When I was younger, if Michael and I had a disagreement in the evening close to bed time, I really struggled to get over it. And the thought of being intimate that night was no where in my thoughts at all. It wasn’t that I was holding a grudge but that I struggled with turning off that part of my emotions and turning on the part of me that relished in intimacy with him.
Over the years I have learned how to disconnect the frustration that I have had with him over whatever topic and put my mind in the right place to enjoy being close to my man.
Lately it seems that Michael and I have completely opposite ideas about a couple of perpetual situations in our lives right now. These are things that we cannot just simply make a decision and move on. One is something that is completely out of our control and our thoughts about the situation and what should be done (not by us). The other is a situation that is requiring a LOT of prayer to discern God’s plan over.

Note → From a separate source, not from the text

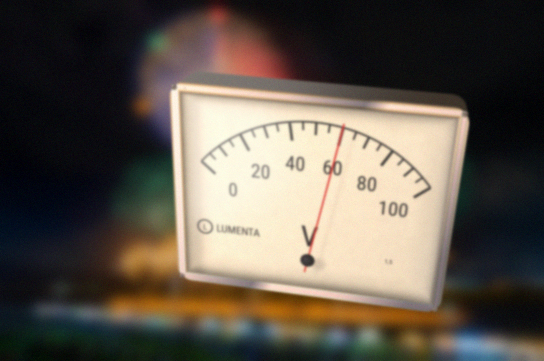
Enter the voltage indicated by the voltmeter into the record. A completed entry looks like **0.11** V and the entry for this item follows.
**60** V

Thankfully I have learned to turn off the thoughts of those two subjects, put them in a box, and enjoy the love and relationship I have with my honey. If I operated the way I did in my younger years, being ruled by my current emotions, I would be robbing not only myself but my husband of the very thing that can further strengthen our relationship, in spite of the current situations.
It’s important to let the love we have had over the years rise to the surface and help us through these difficult situations.
I hope my rambling today encourages you to put away the frustrations of a disagreement and relish in the love you and your spouse have for one another.